ACT opposes 'divisive' plan to end veto of Māori wards in councils, described as 'racist' by Labour

ACT is opposing the Government's "deeply divisive" plan to abolish the veto of Māori wards in local councils - a policy described by Labour as "racist".

Local Government Minister Nanaia Mahuta announced on Monday the Government will introduce legislation that puts in place measures that uphold council decisions to establish Māori wards or electoral subdivisions.  

Under the current Local Electoral Act, a decision to establish a Māori ward can be overturned by a local poll with 5 percent support from ratepayers. The policy does not apply to general wards, which is why it has been labelled unfair. 

The Government plans to make immediate changes that establish transitional measures for the 2022 local elections. The second stage will develop a permanent mechanism for local authorities to consider the establishment of Māori wards.

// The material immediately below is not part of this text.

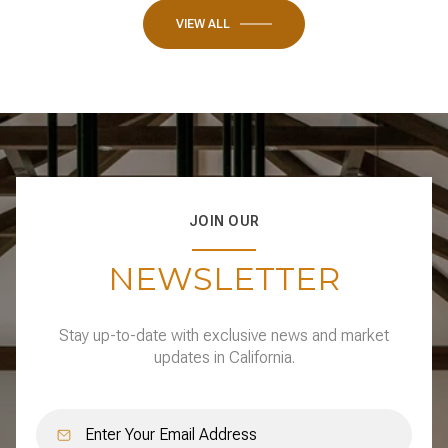
VIEW ALL
JOIN OUR
NEWSLETTER
Stay up-to-date with exclusive news and market
updates in California.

"The current system has a different set of rules for establishing Māori and general wards and that uneven playing field needs to change," Mahuta said. "The process of establishing a ward should be the same for both Māori and general wards."

She described the ability to veto Māori wards in local councils as racist. 

Green Party Māori development spokesperson Dr Elizabeth Kerekere welcomed the Government's position to support the representation of Māori in councils, describing it as a "win". 

But ACT leader David Seymour says New Zealand's electoral system should focus on common interests and treat voters equally. He says Labour's plan for Māori wards would take New Zealand down a "divisive" path. 

Māori wards are areas where those on the Māori electoral roll vote for candidates standing in that area. It's a bit like the seven Māori electorates which Māori can choose to enrol in for the general election. 

ACT leader David Seymour.
ACT leader David Seymour. Photo credit: Getty

"ACT believes in the inherent dignity of each and every individual," Seymour said. "Making laws that give people different rights based on who their great grandparents were is fundamentally divisive."

Seymour says ACT does not believe Māori wards are necessary to achieve representation.

"We joke about this Government being undemocratic, but I never thought I'd see Labour taking away the right to vote just because they don't like people's choices."

It comes amid tension surrounding Tauranga councillors voting to introduce a Māori ward for the city in August last year, but now a petition to force a referendum against it has gained enough support to put the decision in doubt. 

A public meeting last week organised by Hobson's Pledge became heated, as spokesperson Don Brash - the former National and ACT leader - spoke out against Māori wards, calling them separatist, unnecessary and outdated. 

Since the petition against the Māori wards in Tauranga has reached enough support, it could spark a referendum which will cost the city more than $200,000. 

With the removal of the veto, councils will no longer have a barrier to introducing Māori wards, which could change the course for the 24 councils who have attempted it. So far, only two councils have been successful. 

Where polls have been triggered by electors, all have resulted in the council's decision being overturned. Only one council-initiated poll - at Wairoa District Council in 2016 - has resulted in Māori wards being established.

Local Government Minister Nanaia Mahuta.
Local Government Minister Nanaia Mahuta. Photo credit: Newshub / Zane Small

Nine councils have decided to establish Māori wards for the 2022 local elections, joining three councils who established these at earlier elections. The Government will support these councils' decisions "to improve Māori representation".

Following Mahuta's announcement, Dr Brash described it as an "outrageous decision" that will "cost the Government votes at the next election", because "most Kiwis want nothing to do with race-based political structures". 

But Mahuta said the original policy was fundamentally unfair and hopes that New Zealanders will understand the Government's justification for stepping in. 

"This is about a fair system. Let's be really clear: in our legislation, you cannot have a citizens' initiated poll to overturn the creation of general wards or constituencies but you can for Māori wards and constituencies. On that front alone, it's very discriminatory," Mahuta told reporters. 

"I would hope that the conversation that has been had and will continue to be had through the creation of Māori wards means people will build better understandings of what it's going to take to work together."

What does National think?

National leader Judith Collins has been quiet on the issue of Māori wards because her caucus is yet to discuss it and form a consensus. 

She announced on Monday that for the first time since 2002, National will stand candidates in the Māori electorates in the general election in 2023.  

Mahuta said National has a "big challenge" ahead of them. 

"They have neglected the Māori seats for a very long time and it's very clear that they are looking for ways to try and build their profile."